Die Geschichte von Concordia

  • the-history-of-concordia1991: Das erste Haus für die Betreuung von Strassenkindern wird in Bukarest erstellt.
  • 1992: Auf dem Concordia-Platz in Bukarest wird ein Haus gekauft. Dieses gibt der Organisation Concordia ihren Namen. Gleichzeitig beginnen auf in Aricestii (Rumänien) die Renovationsarbeiten auf der Farm der Kinder.
  • 1996: Die ersten Kinder werden auf dem Weg zur Selbstbestimmung begleitet.
  • 2000: Concordia verzeichnet erste Erfolge mit den Wohngruppen in Rumänien und daher werden mehr solche familienähnlichen Gruppen ins Leben gerufen.
  • 2001: Nach der Farm der Kinder entsteht eine Stadt der Kinder. 84 Kinder sowie weitere Babys und Kleinkinder aus staatlichen Waisenhäuser finden in dieser Stadt der Kinder ein neues Zuhause.
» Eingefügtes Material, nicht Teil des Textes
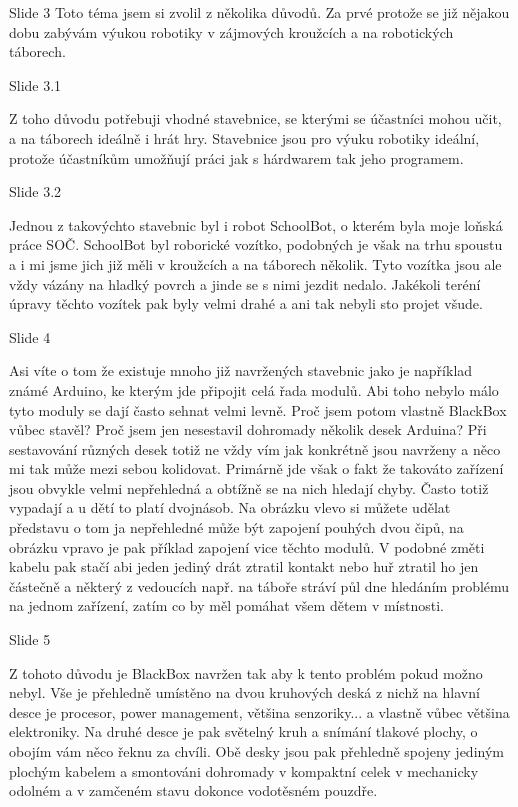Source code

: 
Slide 3 
Toto téma jsem si zvolil z několika důvodů. Za prvé protože se již nějakou dobu zabývám 
výukou robotiky v zájmových kroužcích a na robotických táborech. 

    Slide 3.1

    Z toho důvodu potřebuji 
    vhodné stavebnice, se kterými se účastníci mohou učit, a na táborech ideálně i hrát hry.
    Stavebnice jsou pro výuku robotiky ideální, protože účastníkům umožňují práci jak 
    s hárdwarem tak jeho programem.

    Slide 3.2

    Jednou z takovýchto stavebnic byl i robot SchoolBot, o kterém byla moje loňská práce SOČ.
    SchoolBot byl roborické vozítko, podobných je však na trhu spoustu a i mi jsme jich již měli v kroužcích
    a na táborech několik. Tyto vozítka jsou ale vždy vázány na hladký povrch a jinde se s nimi jezdit nedalo.
    Jakékoli teréní úpravy těchto vozítek pak byly velmi drahé a ani tak nebyli sto projet všude.


Slide 4

Asi víte o tom že existuje mnoho již navržených stavebnic jako je například známé Arduino, 
ke kterým jde připojit celá řada modulů. Abi toho nebylo málo tyto moduly se dají často sehnat velmi levně. 
Proč jsem potom vlastně BlackBox vůbec stavěl? Proč jsem jen nesestavil dohromady několik desek Arduina? 
Při sestavování různých desek
totiž ne vždy vím jak konkrétně jsou navrženy a něco mi tak může mezi sebou kolidovat.
Primárně jde však o fakt že takováto zařízení jsou obvykle velmi nepřehledná a obtížně 
se na nich hledají chyby. Často totiž vypadají a u dětí to platí dvojnásob.
Na obrázku vlevo si můžete udělat představu o tom ja nepřehledné může být zapojení pouhých dvou čipů, 
na obrázku vpravo je pak příklad zapojení vice těchto modulů. V podobné změti kabelu pak stačí abi jeden jediný drát 
ztratil kontakt nebo huř ztratil ho jen částečně a některý z vedoucích např. na táboře stráví půl dne hledáním problému 
na jednom zařízení, zatím co by měl pomáhat všem dětem v místnosti.


Slide 5

Z tohoto důvodu je BlackBox navržen tak aby k tento problém pokud možno nebyl. 
Vše je přehledně umístěno na dvou kruhových deská z nichž na hlavní desce je procesor, power management, většina
senzoriky... a vlastně vůbec většina elektroniky. Na druhé desce je pak světelný kruh a snímání tlakové plochy, 
o obojím vám něco řeknu za chvíli.
Obě desky jsou pak přehledně spojeny jediným plochým kabelem a smontováni dohromady v kompaktní celek 
v mechanicky odolném a v zamčeném stavu dokonce vodotěsném pouzdře. %

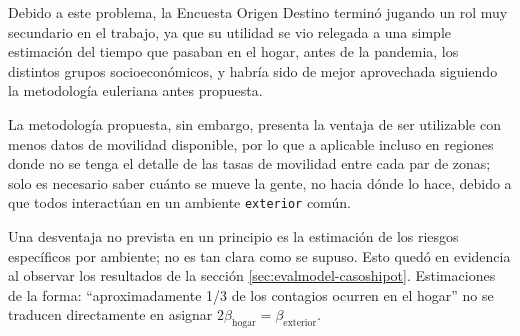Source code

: Debido a este problema, la Encuesta Origen Destino terminó jugando un rol muy secundario en el trabajo, ya que su utilidad se vio relegada a una simple estimación del tiempo que pasaban en el hogar, antes de la pandemia, los distintos grupos socioeconómicos, y habría sido de mejor aprovechada siguiendo la metodología euleriana antes propuesta. 

La metodología propuesta, sin embargo, presenta la ventaja de ser utilizable con menos datos de movilidad disponible, por lo que a aplicable incluso en regiones donde no se tenga el detalle de las tasas de movilidad entre cada par de zonas; solo es necesario saber cuánto se mueve la gente, no hacia dónde lo hace, debido a que todos interactúan en un ambiente \texttt{exterior} común.

Una desventaja no prevista en un principio es la estimación de los riesgos específicos por ambiente; no es tan clara como se supuso. Esto quedó en evidencia al observar los resultados de la sección \ref{sec:evalmodel-casoshipot}. Estimaciones de la forma: ``aproximadamente 1/3 de los contagios ocurren en el hogar'' \cite{Ferguson2020} no se traducen directamente en asignar \( 2 \beta_{\text{hogar}} = \beta_{\text{exterior}}\).


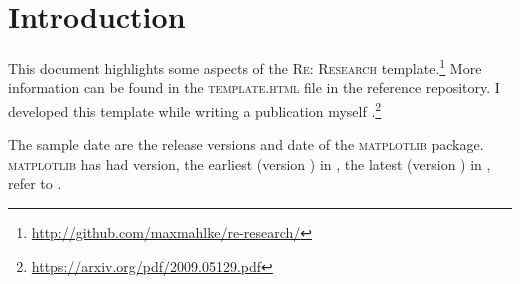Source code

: 
\section{Introduction}%
\label{sec:introduction}%

This document highlights some aspects of the \textsc{Re: Research}
template.\footnote{\url{http://github.com/maxmahlke/re-research/}}
More information can be found in the \textsc{template.html} file in
the reference repository. I developed this template while writing a
publication myself \citep{2009.05129v1}.\footnote{\url{https://arxiv.org/pdf/2009.05129.pdf}}

The sample date are the release versions and date of the \textsc{matplotlib} package.
\textsc{matplotlib} has had \NVersions version, the earliest (version \VersionEarliest) in
\VersionEarliestDate, the latest (version \VersionLatest) in
\VersionLatestDate, refer to .

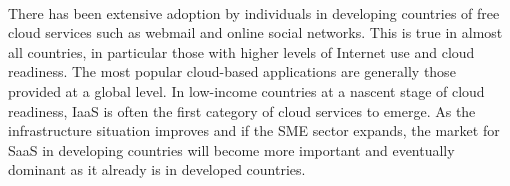 \documentclass[a4paper, UTF8, 12pt]{article}
\begin{document}
\paragraph*{}
    There has been extensive adoption by individuals in developing countries of free cloud services such as webmail and online social networks. This is true in almost all countries, in particular those with higher levels of Internet use and cloud readiness. The most popular cloud-based applications are generally those provided at a global level. In low-income countries at a nascent stage of cloud readiness, IaaS is often the first category of cloud services to emerge. As the infrastructure situation improves and if the SME sector expands, the market for SaaS in developing countries will become more important and eventually dominant as it already is in developed countries.
\end{document}
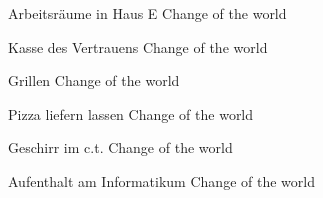 \documentclass[avery5371,fronts,frame]{flashcards} %
\begin{document}
\begin{flashcard}{Arbeitsräume in Haus E}
	Change of the world
\end{flashcard}
\begin{flashcard}{Kasse des Vertrauens}
	Change of the world
\end{flashcard}
\begin{flashcard}{Grillen}
	Change of the world
\end{flashcard}
\begin{flashcard}{Pizza liefern lassen}
	Change of the world
\end{flashcard}
\begin{flashcard}{Geschirr im c.t.}
	Change of the world
\end{flashcard}
\begin{flashcard}{Aufenthalt am Informatikum}
	Change of the world
\end{flashcard}
\end{document}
  • 2002: In Bukarest öffnet das Sozialzentrum Sf. Lazar. Dieses bietet Strassenkindern Essen und einen Schlafplatz.
  • 2004: Concordia bietet nun dasselbe Hilfsangebot auch in der Republik Moldau an. Ende Jahr werden rund 120 Kinder versorgt.
  • 2006: Die Anlage in der Republik Moldau ist fertig gestellt. Sie beherbergt nun 260 Kinder und bietet diesen nebst einem Zuhause auch einen Sportsaal und eine Kapelle.
  • 2007: Concordia startet ein neues Hilfsprojekt: Concordia für die Alten. Hilfsbedürftige werden im Casa Nadejda, der ersten Suppenküche, versorgt.
  • 2008: Concordia erreicht Bulgarien. In einem alten Getreidespeicher in Sofia entsteht ein Sozialzentrum.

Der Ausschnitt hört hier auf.